Im Kerzenschein setzt sich die 35-Jährige zurück an ihren Schreibtisch. Ihr Laptop läuft noch. Auf dem Bildschirm flimmert ein Text aus ihrem jüngsten Übersetzungsprojekt.
"Das heißt 'Die Erfindung der deutschen Grammatik' von Rasha Abbas. Es sind Kurzgeschichten, sehr absurde, sehr punkige Kurzgeschichten. Also der Vorwand ist, so eine Auseinandersetzung mit 'Ankommen in Deutschland', aber das ist nur ein Vorwand. In Wirklichkeit, finde ich, ist das ganze Buch so eine popkulturelle Geste. Das geht so ein bisschen um die Gentrifikation in Neukölln. Da ist dann eine Invasion der Hipster. Da wird so ein Zombie-Film karikiert. Oder Sherlock Holmes lebt immer noch und kommt wegen der überteuerten Mieten in London auch nach Berlin. So Sachen."
Sandra Hetzl schmunzelt. Sie hat eine Vorliebe für skurrile Geschichten. Plötzlich geht das Licht wieder an.
"Jetzt ist er wieder da."

Arabisch hat sie sich selbst beigebracht

Stromausfälle sind in Beirut an der Tagesordnung. Sandra Hetzl geht gelassen um mit den libanesischen Alltagsproblemen. Im Sommer 2014 ist die Übersetzerin nach Beirut gezogen. Auch ihr Partner, der syrische Künstler Fadi Adli, lebt hier. In Berlin, an der Universität der Künste, hat Sandra Hetzl "Visual Culture" studiert. Arabisch hat sie sich selbst beigebracht. Beirut – Berlin, das sind auch die beiden Standorte des von ihr gegründeten Literaturkollektivs.

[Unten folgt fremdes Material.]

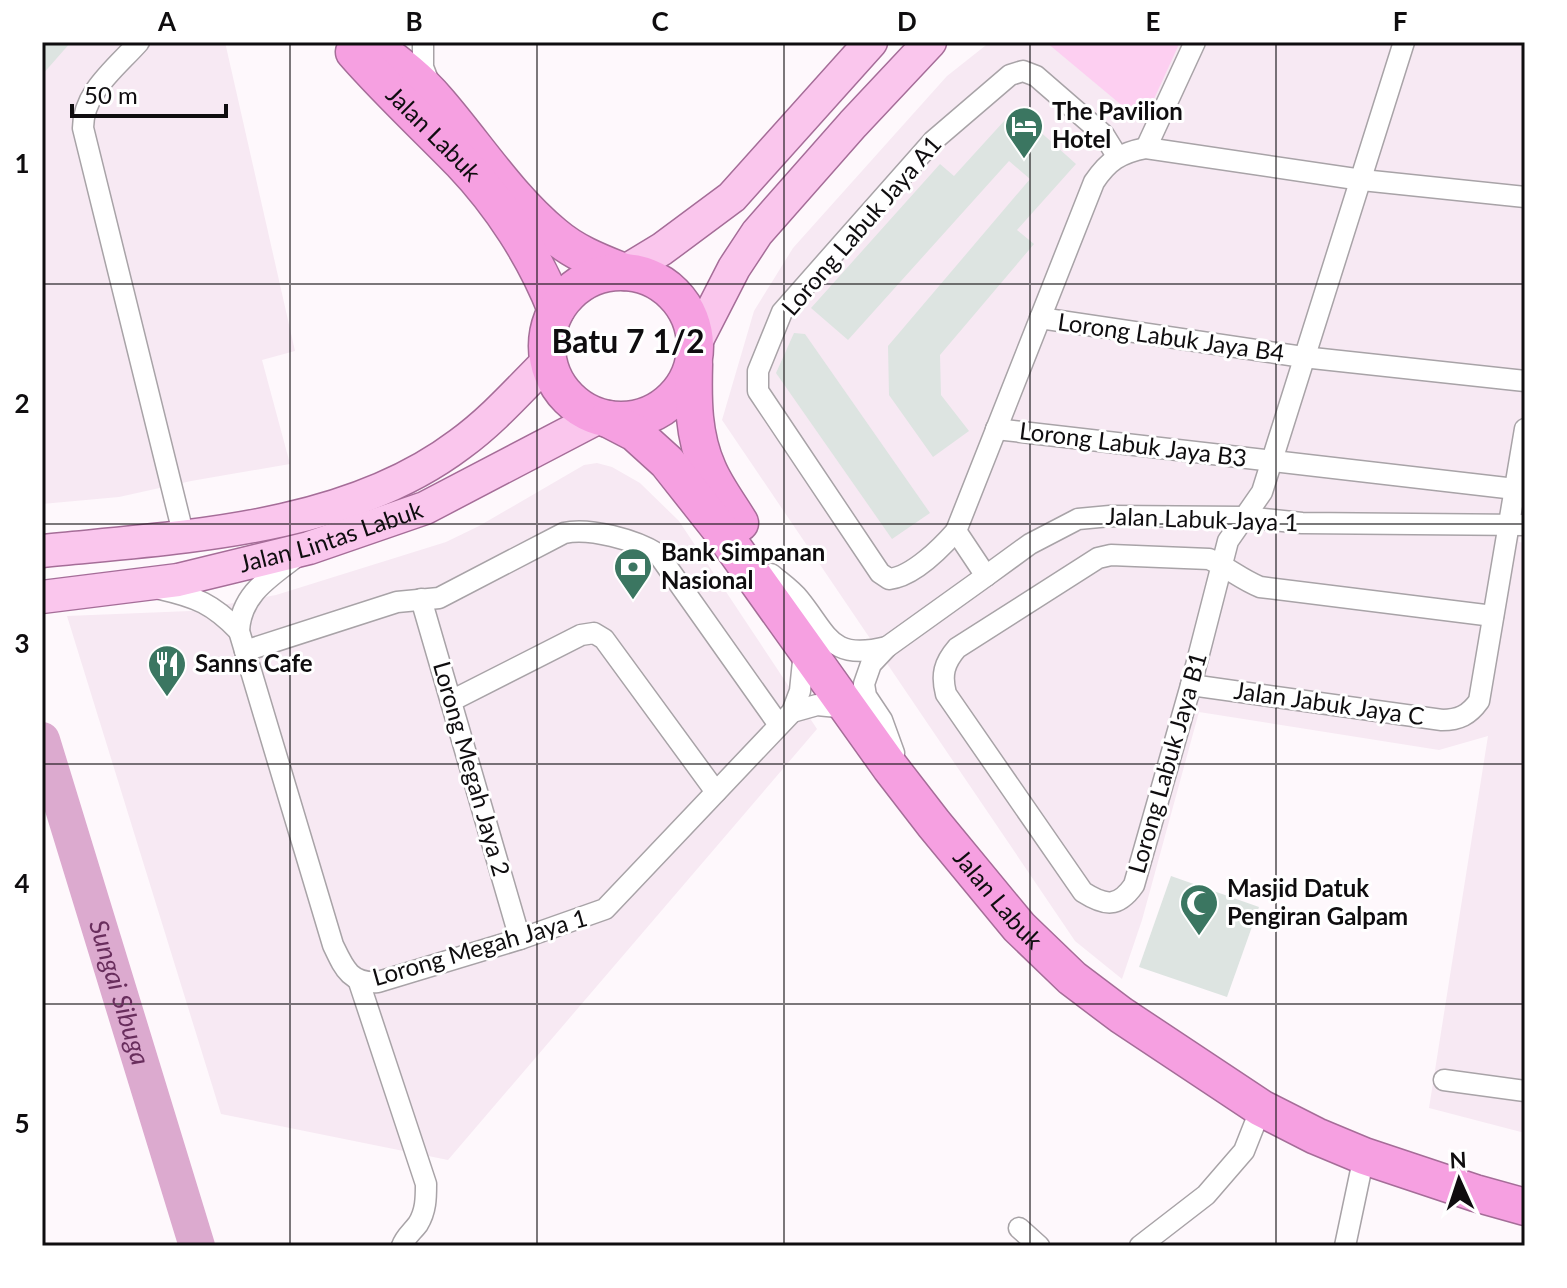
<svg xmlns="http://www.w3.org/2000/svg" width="1567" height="1288" viewBox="0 0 1567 1288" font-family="Lato,sans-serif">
	<rect width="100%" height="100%" fill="#fef8fc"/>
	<g fill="#f7e9f3">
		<path d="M42 42H225L295 351 262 360 290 464 191 481 119 497 42 504Z"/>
		<path d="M990 42H1525V505L1519 542 1525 543V1133L1429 1108 1488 736 1439 750 1199 712 1142 920 1122 979 1075 941 722 420 754 311 793 248 947 76Z"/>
		<path d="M597 463 612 467 640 483 679 521 817 729 448 1160 221 1114 67 616 190 611 276 595 446 542 479 526 584 465Z"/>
	</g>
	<path fill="#fdcff1" d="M1046 42H1180L1143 123Z"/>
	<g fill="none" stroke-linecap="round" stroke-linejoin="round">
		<path stroke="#dcaacf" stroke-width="36" id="s1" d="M42 740 197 1246"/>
	</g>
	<g fill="#dde4e1">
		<path d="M42 42H71L42 75Z"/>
		<path d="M1015 109 1076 164 1017 230 1034 244 940 355 941 395 969 431 933 457 889 395 888 346 1030 179 1009 161 848 340 811 308 940 164 954 176Z"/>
		<path d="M794 333 805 334 930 513 892 539 776 373Z"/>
		<path d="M1171 876 1259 907 1227 997 1139 967Z"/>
	</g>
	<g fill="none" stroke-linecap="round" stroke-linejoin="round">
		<g stroke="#a8a3a7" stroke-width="23">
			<g id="street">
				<path d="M139 42C116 68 83 92 83 128L184 537"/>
				<path d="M423 42V67L430 85"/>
				<path d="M1404 42 1262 492 1228 541 1191 685 1134 885C1118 908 1105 906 1083 892L946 694C941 675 944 663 957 648L1098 558 1111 555 1209 559C1227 567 1242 580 1260 587L1493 616"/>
				<path d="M1146 148 1195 42"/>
				<path d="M1040 318 1303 357 1525 381"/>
				<path d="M996 429 1515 489"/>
				<path d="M956 531C941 548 912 577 889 579L880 573 758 391V371L782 312 933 141 1010 75 1023 71 1036 76 1104 135 1117 156"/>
				<path d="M296 557C269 578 241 594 239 631L333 945C344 968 350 984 378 982L520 939 605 909 792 712 800 691 804 651"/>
				<path d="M771 574C780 582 791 589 799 599 829 636 830 661 887 647"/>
				<path d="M986 576 956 531 1094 182C1108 161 1120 153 1146 148L1362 180 1525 197"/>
				<path d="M160 589C196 597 213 604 239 631"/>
				<path d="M421 599 520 939"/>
				<path d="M245 651 397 602 439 598 564 533C589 527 636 540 658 554L779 725"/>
				<path d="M1191 685 1442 720C1459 720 1469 715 1479 701L1525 429"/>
				<path d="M451 701 581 635 594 633 604 639 716 792"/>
				<path d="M792 712 817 705 848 708"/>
				<path d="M894 753 882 720 866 696 864 684 871 664 887 647 986 576 1030 544 1078 519 1110 516 1245 517 1302 523 1525 525"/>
				<path d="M359 982 426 1184C426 1198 426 1211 418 1224 412 1232 405 1237 402 1246"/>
				<path d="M1444 1080 1525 1091"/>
				<path d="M1019 1228 1039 1246"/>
				<path d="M1140 1246 1206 1195 1244 1151 1261 1108"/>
				<path d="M1345 1246 1364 1156"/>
			</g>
		</g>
		<g stroke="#a56d98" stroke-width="35">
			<g id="primary">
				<path d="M624 272 662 249 732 197 871 42"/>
				<path d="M696 342 734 268 757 233 853 124 930 42"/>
				<path d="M42 551C180 537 345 531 460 444 493 420 519 390 548 361"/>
				<path id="s2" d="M42 597 178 580 309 548 425 508 599 417"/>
			</g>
		</g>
		<g stroke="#a56d98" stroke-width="39">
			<g id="highway">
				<path d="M369 42C393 60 418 78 438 102 476 146 509 198 554 235 575 253 599 262 624 272"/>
				<path id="s3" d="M354 52C388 91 425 125 461 162 501 204 535 256 556 310"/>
				<circle cx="621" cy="346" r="74"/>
				<path d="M694 364C693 400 693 436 708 469 716 488 730 506 740 523"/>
				<path id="s4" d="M608 419 635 433 667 462 720 529 890 767 934 824 1019 927 1072 978 1121 1015 1261 1108 1316 1136 1364 1156 1475 1193 1525 1207"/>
			</g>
		</g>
		<use href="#street" stroke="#fff" stroke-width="20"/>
		<use href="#primary" stroke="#fac6ed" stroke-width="32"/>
		<use href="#highway" stroke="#f6a0e1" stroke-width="36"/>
	</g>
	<path fill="none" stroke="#0f0d0f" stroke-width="2" stroke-opacity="0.55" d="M290 42V1246M537 42V1246M784 42V1246M1030 42V1246M1276 42V1246M42 284H1525M42 524H1525M42 764H1525M42 1004H1525"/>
	<defs>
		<g id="hotel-pin" transform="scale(2)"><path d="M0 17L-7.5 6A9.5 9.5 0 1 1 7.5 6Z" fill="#3b7661" stroke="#fff"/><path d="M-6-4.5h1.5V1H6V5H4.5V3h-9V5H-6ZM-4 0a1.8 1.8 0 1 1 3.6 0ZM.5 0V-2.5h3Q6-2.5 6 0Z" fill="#fff"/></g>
		<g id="bank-pin" transform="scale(2)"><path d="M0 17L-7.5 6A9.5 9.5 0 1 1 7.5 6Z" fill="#3b7661" stroke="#fff"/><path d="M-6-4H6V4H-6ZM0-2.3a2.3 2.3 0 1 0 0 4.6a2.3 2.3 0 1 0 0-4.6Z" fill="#fff"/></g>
		<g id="restaurant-pin" transform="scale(2)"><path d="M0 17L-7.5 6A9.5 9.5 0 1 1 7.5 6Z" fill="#3b7661" stroke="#fff"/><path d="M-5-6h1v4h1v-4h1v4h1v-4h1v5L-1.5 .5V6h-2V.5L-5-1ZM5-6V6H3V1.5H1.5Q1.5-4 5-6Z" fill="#fff"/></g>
		<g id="mosque-pin" transform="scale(2)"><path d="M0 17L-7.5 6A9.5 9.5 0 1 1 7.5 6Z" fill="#3b7661" stroke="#fff"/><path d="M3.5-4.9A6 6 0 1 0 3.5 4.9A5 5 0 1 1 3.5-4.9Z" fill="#fff"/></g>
	</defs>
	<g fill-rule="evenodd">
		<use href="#hotel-pin" x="1024" y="126"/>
		<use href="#bank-pin" x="633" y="567"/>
		<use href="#restaurant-pin" x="167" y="664"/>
		<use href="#mosque-pin" x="1199" y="903"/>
	</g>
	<g text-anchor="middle" stroke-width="6" stroke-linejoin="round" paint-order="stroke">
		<g font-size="24" font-weight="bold" fill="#0f0d0f" stroke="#fff" text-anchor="start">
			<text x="1052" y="120">The Pavilion<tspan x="1052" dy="28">Hotel</tspan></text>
			<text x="661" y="561">Bank Simpanan<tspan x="661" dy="28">Nasional</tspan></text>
			<text x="195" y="672">Sanns Cafe</text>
			<text x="1227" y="897">Masjid Datuk<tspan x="1227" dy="28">Pengiran Galpam</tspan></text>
		</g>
		<g font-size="24" fill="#0f0d0f" stroke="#fff">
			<text dy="8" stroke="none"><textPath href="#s3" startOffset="114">Jalan Labuk</textPath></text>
			<text transform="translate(862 226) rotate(-49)" y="8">Lorong Labuk Jaya A1</text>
			<text transform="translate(1171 338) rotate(8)" y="8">Lorong Labuk Jaya B4</text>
			<text transform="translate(1133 445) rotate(7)" y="8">Lorong Labuk Jaya B3</text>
			<text transform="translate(1202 520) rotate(2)" y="8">Jalan Labuk Jaya 1</text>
			<text dy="8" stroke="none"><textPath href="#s2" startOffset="296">Jalan Lintas Labuk</textPath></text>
			<text transform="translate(1329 704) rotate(8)" y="8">Jalan Jabuk Jaya C</text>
			<text transform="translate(1168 763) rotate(-74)" y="8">Lorong Labuk Jaya B1</text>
			<text transform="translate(471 769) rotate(74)" y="8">Lorong Megah Jaya 2</text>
			<text dy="8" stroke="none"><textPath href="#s4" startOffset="622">Jalan Labuk</textPath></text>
			<text transform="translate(480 948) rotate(-16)" y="8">Lorong Megah Jaya 1</text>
		</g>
		<g font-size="26" font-style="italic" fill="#692e5d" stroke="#fff">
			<text dy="9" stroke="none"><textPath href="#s1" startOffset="264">Sungai Sibuga</textPath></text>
		</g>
		<g font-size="32" font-weight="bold" fill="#0f0d0f" stroke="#fff">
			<text x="628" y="353">Batu 7 1/2</text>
		</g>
	</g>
	<rect width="1567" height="1288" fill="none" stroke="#ffffff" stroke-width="88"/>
	<g transform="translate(1459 1180) rotate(357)" stroke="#ffffff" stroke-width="6" paint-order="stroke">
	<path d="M0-6L14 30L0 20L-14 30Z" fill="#0f0d0f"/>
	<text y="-12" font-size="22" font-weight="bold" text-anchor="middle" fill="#0f0d0f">N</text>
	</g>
	<path d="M72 104v12h154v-12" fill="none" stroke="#0f0d0f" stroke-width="4"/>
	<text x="84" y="104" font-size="24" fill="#0f0d0f" stroke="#ffffff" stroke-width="6" paint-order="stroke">50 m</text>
	<rect x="44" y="44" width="1479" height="1200" fill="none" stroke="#0f0d0f" stroke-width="3"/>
	<g font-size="26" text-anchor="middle" font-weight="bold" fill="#0f0d0f">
		<text x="167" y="31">A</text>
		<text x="414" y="31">B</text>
		<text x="660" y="31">C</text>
		<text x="907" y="31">D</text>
		<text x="1153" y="31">E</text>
		<text x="1400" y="31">F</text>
		<text x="22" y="173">1</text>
		<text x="22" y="413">2</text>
		<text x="22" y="653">3</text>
		<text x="22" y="893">4</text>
		<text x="22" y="1133">5</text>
	</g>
</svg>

"Ich bin Übersetzerin, aber unser Projekt, das Kollektiv 10/11, ist eine Literaturvermittlung. Also Autoren entdecken und dann an Verlage vermitteln, in Deutschland, aber ich arbeite auch mit einem französischen Verlag zusammen. Ich hoffe, dass es bald auch mit England klappt. Teil des Kollektivs sind Leute, die im Verlagswesen arbeiten, andere Literaturübersetzer und Autoren."
Die Beirut-Berlin-Connection funktioniert: Die Übersetzung von "Die Erfindung der deutschen Grammatik" der Syrerin Rasha Abbas erscheint pünktlich zur Leipziger Buchmesse beim Berliner Frauenverlag Orlanda, das E-Book beim Berliner Mikrotext-Verlag. Schon im Herbst sorgte die deutsche Fassung von Assaf Alassafs komisch-kritischem Roman "Abu Jürgen – mein Leben mit dem deutschen Botschafter" für begeisterte Kritiken. Es beschreibt das Warten auf ein Visum.